Yikes, you are seriously undereducated in the history of vaccinations and the harm they cause. I love how people like you put down intelligent, thinking parents who want the best for their children. I'm sure you know everything there is to know about science and medicine. Give me a break. My children will never be immunized ... I will allow their immune systems to be exposed to illnesses naturally. I feel sorry for your own children.

mdmhvonpa said...

Unlike Anonymous, I have a pretty good understanding about what immunizations are for. They are the virus in a state that allows the body to recognize the invader and have a really good chance of creating a defense for it. I grew up in rural Minnesota. I ate my peck of dirt and got my immunity. I never was exposed to polio becasue ... I got my polio shot. I never got Rubella, etc ... either like my parents because, well, I got my damn shots. Now I hear of Polio outbreaks in Africa because people are turning down vaccinations because they believe that they are attempts by the west to make Islamic men impotent. Now my children, who did not get a Polio shot, are at risk. They are only exposed to the family dogs and have that 'germ fest' to thank for their lack of allergies (or so I believe). The basic foundation for the human immune system is really quite simple. I too am a bit irritated by some decisions by others that expose my children to unnecessary risks. If we all went without vaccinations, the family size of 8-16 would be required just for the human race to survive!

Beth said...

Lots o' topics here- but on the vaccine thing I agree with mdmhvonpa- yuppies refusing vaccines is as silly as the muslims in India saying Allah will protect their child from polio. (By the way- those refusing in Africa or India were placated after they sent the vaccine to an independent lab in Malaysia and their fears that it was contaminated with other products was unfounded).
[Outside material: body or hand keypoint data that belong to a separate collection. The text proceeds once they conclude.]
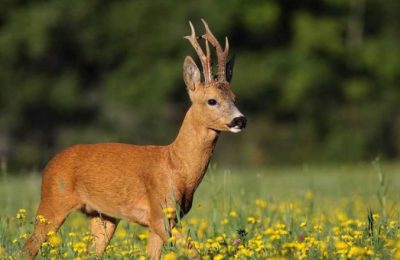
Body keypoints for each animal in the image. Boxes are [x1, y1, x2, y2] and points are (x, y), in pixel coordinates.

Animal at [24, 19, 247, 258]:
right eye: (212, 100)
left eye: (235, 98)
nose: (240, 120)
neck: (176, 166)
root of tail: (49, 164)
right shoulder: (159, 213)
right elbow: (193, 252)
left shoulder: (164, 219)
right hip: (53, 201)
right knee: (28, 247)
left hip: (103, 216)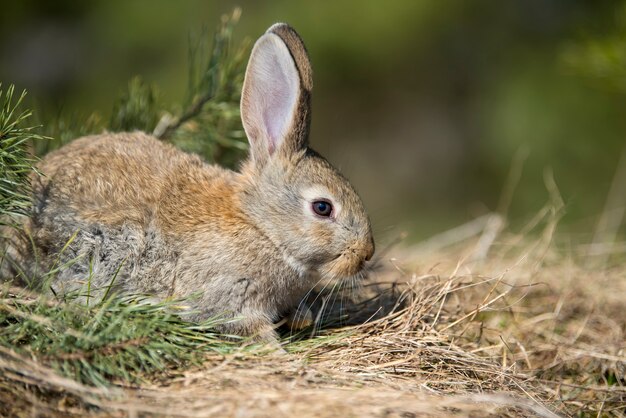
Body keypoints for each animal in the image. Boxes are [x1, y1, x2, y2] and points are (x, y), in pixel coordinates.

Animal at [9, 22, 372, 342]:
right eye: (323, 208)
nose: (366, 254)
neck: (261, 227)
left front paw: (301, 318)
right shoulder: (227, 295)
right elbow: (243, 325)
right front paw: (274, 349)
I think we live in a place where we don't see the devastating effects of polio. Polio is still around. If your unvaccinated kid is exposed to Polio they will get Polio- period- I don't care how much yeast-free, wheat-gluten-free, crap you've been feeding them they will get polio and they will be cripple- it doesn't matter how "healthy their immune systems are".
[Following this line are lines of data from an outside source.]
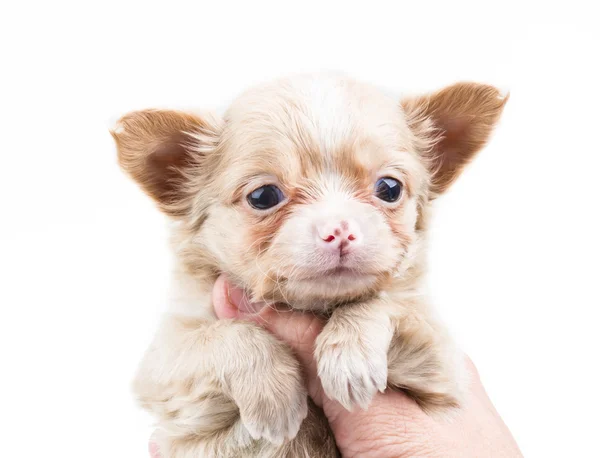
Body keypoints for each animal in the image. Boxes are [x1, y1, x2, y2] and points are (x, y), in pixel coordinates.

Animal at [112, 73, 506, 456]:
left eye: (389, 188)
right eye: (263, 196)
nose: (340, 230)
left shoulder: (442, 369)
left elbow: (386, 304)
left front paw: (349, 355)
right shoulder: (164, 359)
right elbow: (224, 334)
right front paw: (274, 393)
If enough yuppie parents stop vaccinating for Small Pox and Polio will re-emerge in the US. The relative "health risks" outweight the benefits by orders of magnitude. I would rather expose my kids to a tad of mercury (which is supposidly in some vaccines) then have them cripple or die of small pox.

Anonymous- I would like to see the references to these supposed papers on the "harm" of vaccines- journal article citation, authors, year etc. to see if these papers exist and are valid.